- _Brief_: Your copy should match the records below word for word and contain no pictures.
───── Provided records
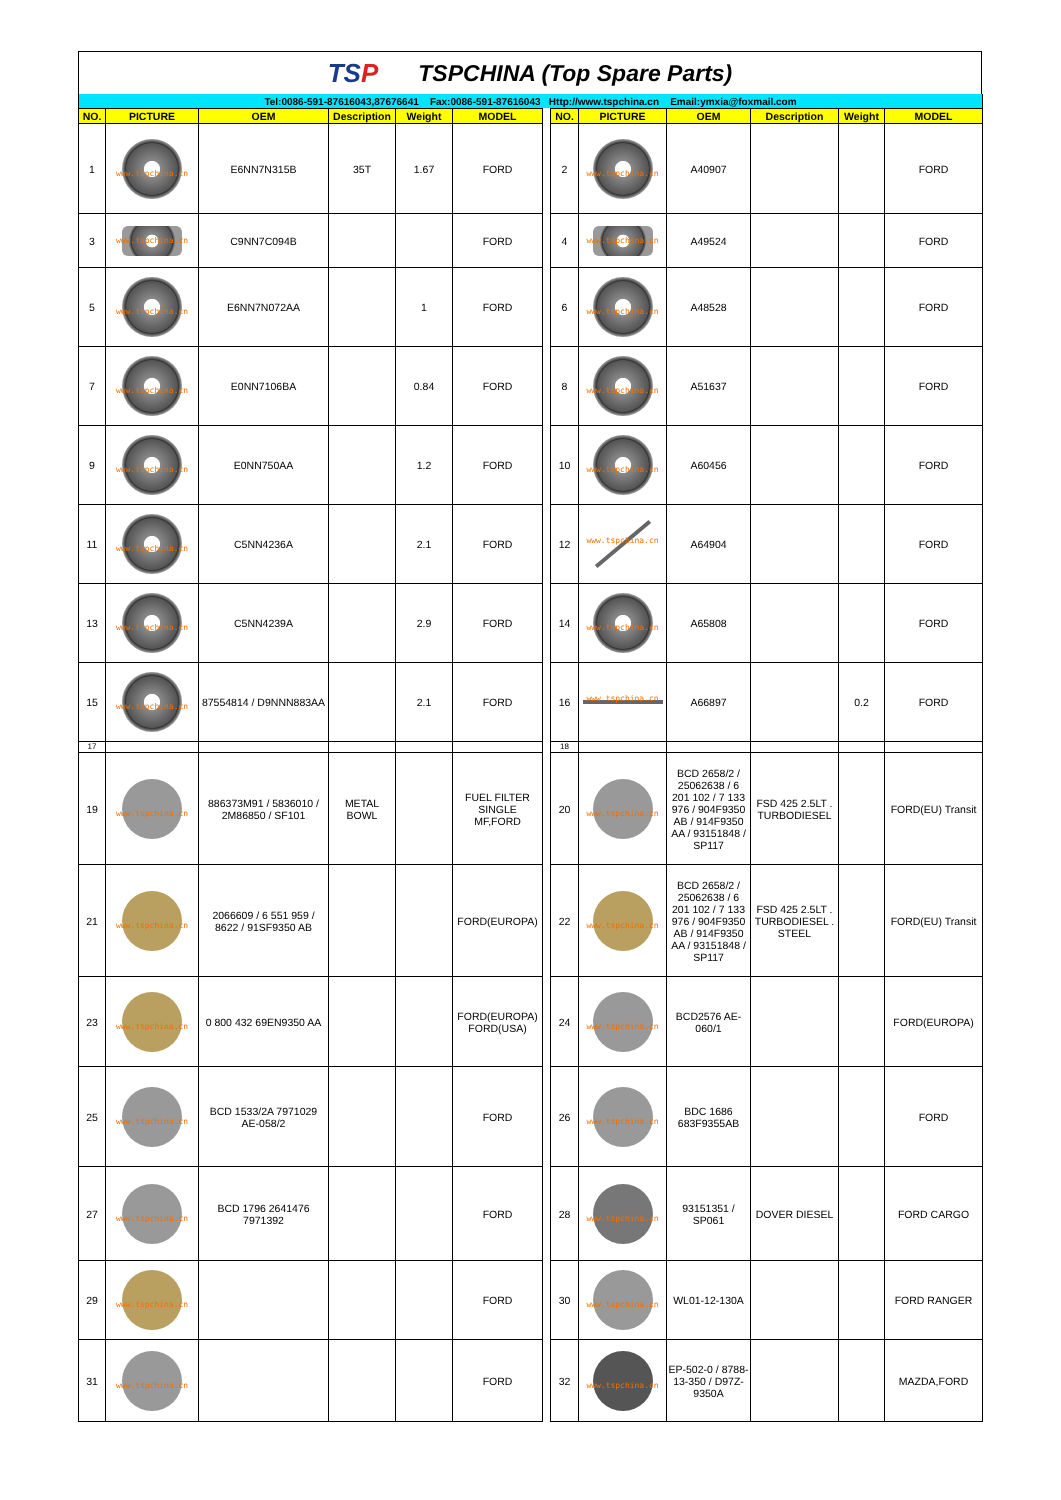TSP TSPCHINA (Top Spare Parts)
| Tel:0086-591-87616043,87676641 Fax:0086-591-87616043 Http://www.tspchina.cn Email:ymxia@foxmail.com | | | | | | | | | | | | |
| NO. | PICTURE | OEM | Description | Weight | MODEL | | NO. | PICTURE | OEM | Description | Weight | MODEL |
| 1 | www.tspchina.cn | E6NN7N315B | 35T | 1.67 | FORD | | 2 | www.tspchina.cn | A40907 | | | FORD |
| 3 | www.tspchina.cn | C9NN7C094B | | | FORD | | 4 | www.tspchina.cn | A49524 | | | FORD |
| 5 | www.tspchina.cn | E6NN7N072AA | | 1 | FORD | | 6 | www.tspchina.cn | A48528 | | | FORD |
| 7 | www.tspchina.cn | E0NN7106BA | | 0.84 | FORD | | 8 | www.tspchina.cn | A51637 | | | FORD |
| 9 | www.tspchina.cn | E0NN750AA | | 1.2 | FORD | | 10 | www.tspchina.cn | A60456 | | | FORD |
| 11 | www.tspchina.cn | C5NN4236A | | 2.1 | FORD | | 12 | www.tspchina.cn | A64904 | | | FORD |
| 13 | www.tspchina.cn | C5NN4239A | | 2.9 | FORD | | 14 | www.tspchina.cn | A65808 | | | FORD |
| 15 | www.tspchina.cn | 87554814 / D9NNN883AA | | 2.1 | FORD | | 16 | www.tspchina.cn | A66897 | | 0.2 | FORD |
| 17 | | | | | | | 18 | | | | | |
| 19 | www.tspchina.cn | 886373M91 / 5836010 / 2M86850 / SF101 | METAL BOWL | | FUEL FILTER SINGLE MF,FORD | | 20 | www.tspchina.cn | BCD 2658/2 / 25062638 / 6 201 102 / 7 133 976 / 904F9350 AB / 914F9350 AA / 93151848 / SP117 | FSD 425 2.5LT . TURBODIESEL | | FORD(EU) Transit |
| 21 | www.tspchina.cn | 2066609 / 6 551 959 / 8622 / 91SF9350 AB | | | FORD(EUROPA) | | 22 | www.tspchina.cn | BCD 2658/2 / 25062638 / 6 201 102 / 7 133 976 / 904F9350 AB / 914F9350 AA / 93151848 / SP117 | FSD 425 2.5LT . TURBODIESEL . STEEL | | FORD(EU) Transit |
| 23 | www.tspchina.cn | 0 800 432 69EN9350 AA | | | FORD(EUROPA) FORD(USA) | | 24 | www.tspchina.cn | BCD2576 AE-060/1 | | | FORD(EUROPA) |
| 25 | www.tspchina.cn | BCD 1533/2A 7971029 AE-058/2 | | | FORD | | 26 | www.tspchina.cn | BDC 1686 683F9355AB | | | FORD |
| 27 | www.tspchina.cn | BCD 1796 2641476 7971392 | | | FORD | | 28 | www.tspchina.cn | 93151351 / SP061 | DOVER DIESEL | | FORD CARGO |
| 29 | www.tspchina.cn | | | | FORD | | 30 | www.tspchina.cn | WL01-12-130A | | | FORD RANGER |
| 31 | www.tspchina.cn | | | | FORD | | 32 | www.tspchina.cn | EP-502-0 / 8788-13-350 / D97Z-9350A | | | MAZDA,FORD |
──────────
- _Expected answer_:
TSP TSPCHINA (Top Spare Parts)
| Tel:0086-591-87616043,87676641 Fax:0086-591-87616043 Http://www.tspchina.cn Email:ymxia@foxmail.com | | | | | | | | | | | | |
| NO. | PICTURE | OEM | Description | Weight | MODEL | | NO. | PICTURE | OEM | Description | Weight | MODEL |
| 1 | www.tspchina.cn | E6NN7N315B | 35T | 1.67 | FORD | | 2 | www.tspchina.cn | A40907 | | | FORD |
| 3 | www.tspchina.cn | C9NN7C094B | | | FORD | | 4 | www.tspchina.cn | A49524 | | | FORD |
| 5 | www.tspchina.cn | E6NN7N072AA | | 1 | FORD | | 6 | www.tspchina.cn | A48528 | | | FORD |
| 7 | www.tspchina.cn | E0NN7106BA | | 0.84 | FORD | | 8 | www.tspchina.cn | A51637 | | | FORD |
| 9 | www.tspchina.cn | E0NN750AA | | 1.2 | FORD | | 10 | www.tspchina.cn | A60456 | | | FORD |
| 11 | www.tspchina.cn | C5NN4236A | | 2.1 | FORD | | 12 | www.tspchina.cn | A64904 | | | FORD |
| 13 | www.tspchina.cn | C5NN4239A | | 2.9 | FORD | | 14 | www.tspchina.cn | A65808 | | | FORD |
| 15 | www.tspchina.cn | 87554814 / D9NNN883AA | | 2.1 | FORD | | 16 | www.tspchina.cn | A66897 | | 0.2 | FORD |
| 17 | | | | | | | 18 | | | | | |
| 19 | www.tspchina.cn | 886373M91 / 5836010 / 2M86850 / SF101 | METAL BOWL | | FUEL FILTER SINGLE MF,FORD | | 20 | www.tspchina.cn | BCD 2658/2 / 25062638 / 6 201 102 / 7 133 976 / 904F9350 AB / 914F9350 AA / 93151848 / SP117 | FSD 425 2.5LT . TURBODIESEL | | FORD(EU) Transit |
| 21 | www.tspchina.cn | 2066609 / 6 551 959 / 8622 / 91SF9350 AB | | | FORD(EUROPA) | | 22 | www.tspchina.cn | BCD 2658/2 / 25062638 / 6 201 102 / 7 133 976 / 904F9350 AB / 914F9350 AA / 93151848 / SP117 | FSD 425 2.5LT . TURBODIESEL . STEEL | | FORD(EU) Transit |
| 23 | www.tspchina.cn | 0 800 432 69EN9350 AA | | | FORD(EUROPA) FORD(USA) | | 24 | www.tspchina.cn | BCD2576 AE-060/1 | | | FORD(EUROPA) |
| 25 | www.tspchina.cn | BCD 1533/2A 7971029 AE-058/2 | | | FORD | | 26 | www.tspchina.cn | BDC 1686 683F9355AB | | | FORD |
| 27 | www.tspchina.cn | BCD 1796 2641476 7971392 | | | FORD | | 28 | www.tspchina.cn | 93151351 / SP061 | DOVER DIESEL | | FORD CARGO |
| 29 | www.tspchina.cn | | | | FORD | | 30 | www.tspchina.cn | WL01-12-130A | | | FORD RANGER |
| 31 | www.tspchina.cn | | | | FORD | | 32 | www.tspchina.cn | EP-502-0 / 8788-13-350 / D97Z-9350A | | | MAZDA,FORD |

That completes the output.